International Sculpture Center 1997 Outstanding Student Achievement In Contemporary Sculpture Awards

The International Sculpture Center is proud to present the four winners of the 1997 Outstanding Student Achievement in Contemporary Sculpture Award. This annual award was founded in 1994 to recognize young sculptors and to encourage their continued commitment to the field of sculpture. As part of the award, the artists are presented with a one-year Individual Level ISC Membership, as well as free registration to the ISC’s International Sculpture Conference.

Art departments that are University Level Members may nominate one candidate each year for the Student Achievement Award. For more information about University Level Membership and the 1998 nomination process, contact the ISC office at 202.785.1144.

Ann Stohner BFA University of the Arts Philadelphia, Pennsylvania

Stohner: Untitled, Alabaster, 1996.

Ann Stohner has spent much of her life traveling. A perpetual newcomer during her childhood, she became a practiced observer of her surroundings. She also learned early on how to build things. Her father, an amateur carpenter, taught her how to put materials together and solve problems, an invaluable skill that she now uses every day. During her senior year at the University of the Arts, the focus of her work has shifted from form to content. Her recent stone sculptures explore biological themes.

Erik Hansen BA Montana State University Bozeman, Montana

Hansen: Ghost #2, 1996. Pine, hawthorne, and copper, 8 x 1 x 1 ft.

Erik Hansen likes to live his life (literally) on the edge. An experienced rock and ice climber, he came to sculpture through the same desire for exploration and adventure. “I’ve always had a philosophy that one should create something out of existence…In many respects it’s a battle to overcome the mundane, to search out and create vitality.” Hansen searches for new ways of working with everyday materials. His work draws inspiration from the natural world-bold, organic forms crafted primarily from wood. Metal also finds its way into his larger sculptures; he often covers wood with copper or fabricates a framework and covers it with waxed fabric or steel.

Eric Ucci MFA Virginia Commonwealth University Richmond, Virginia

Ucci: Untitled, 1996. Industrial aluminum foil, wood, steel, motors, and electronics.

The son of a carpenter, Eric Ucci began working with his father when he was eight years old. His current work synthesizes this influence with that of his mother, a painter. Ucci began his studies in architecture, and later, industrial design, at Syracuse University. These experiences continue to ground his work which emphasizes constructive media. His recent large-scale installation was included in the Washington Project for the Arts Options ’97 Exhibition.

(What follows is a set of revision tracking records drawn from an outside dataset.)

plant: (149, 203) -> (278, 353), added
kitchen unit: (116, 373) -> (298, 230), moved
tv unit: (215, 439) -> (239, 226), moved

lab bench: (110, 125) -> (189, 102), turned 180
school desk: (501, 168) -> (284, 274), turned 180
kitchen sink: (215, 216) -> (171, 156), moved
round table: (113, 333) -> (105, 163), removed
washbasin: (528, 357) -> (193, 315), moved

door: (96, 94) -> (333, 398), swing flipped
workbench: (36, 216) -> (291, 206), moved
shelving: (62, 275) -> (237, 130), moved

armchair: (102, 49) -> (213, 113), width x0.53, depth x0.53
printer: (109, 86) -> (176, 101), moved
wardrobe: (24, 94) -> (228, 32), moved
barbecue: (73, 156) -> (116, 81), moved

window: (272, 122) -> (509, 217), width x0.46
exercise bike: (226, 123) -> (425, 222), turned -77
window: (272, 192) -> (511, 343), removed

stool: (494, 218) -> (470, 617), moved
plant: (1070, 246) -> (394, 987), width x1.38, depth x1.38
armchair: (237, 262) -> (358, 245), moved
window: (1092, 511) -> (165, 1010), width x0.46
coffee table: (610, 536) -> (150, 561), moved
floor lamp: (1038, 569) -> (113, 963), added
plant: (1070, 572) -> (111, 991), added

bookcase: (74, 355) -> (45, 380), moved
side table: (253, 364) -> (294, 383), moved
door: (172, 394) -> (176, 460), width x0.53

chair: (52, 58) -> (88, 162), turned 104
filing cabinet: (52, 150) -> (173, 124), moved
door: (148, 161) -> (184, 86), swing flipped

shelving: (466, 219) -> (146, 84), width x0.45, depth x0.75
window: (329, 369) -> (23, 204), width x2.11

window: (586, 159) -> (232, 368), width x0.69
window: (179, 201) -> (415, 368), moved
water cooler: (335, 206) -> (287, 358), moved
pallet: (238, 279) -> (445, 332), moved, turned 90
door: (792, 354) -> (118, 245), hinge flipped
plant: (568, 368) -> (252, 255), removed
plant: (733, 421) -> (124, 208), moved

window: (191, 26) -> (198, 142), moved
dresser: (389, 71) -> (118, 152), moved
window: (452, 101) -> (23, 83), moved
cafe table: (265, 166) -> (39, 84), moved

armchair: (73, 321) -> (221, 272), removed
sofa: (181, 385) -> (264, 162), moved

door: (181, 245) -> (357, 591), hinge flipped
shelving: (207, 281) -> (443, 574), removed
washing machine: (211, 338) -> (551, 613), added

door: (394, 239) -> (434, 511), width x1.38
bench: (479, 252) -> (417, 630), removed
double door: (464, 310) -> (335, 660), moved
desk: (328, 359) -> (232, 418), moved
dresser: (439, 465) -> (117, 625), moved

Burke Paterson MFA State University of New York Buffalo, New York

Paterson: Toast, 1997. Neon, steel, cast aluminum, paint, and cast plastic, dimensions variable.

According to his kindergarten report card, Burke Paterson had “a keen interest in the art center.” His training ranges from the representational traditions of the academy to the abstract modernism of the British formalists, who emphasized an understanding of materials and their relationship to surrounding space. Since receiving a BFA from Queen’s University in Kingston, Canada, Paterson has won numerous awards and fellowships, including a Canada Council Explorations Grant (1994) and an Ontario Arts Council Grant (1995).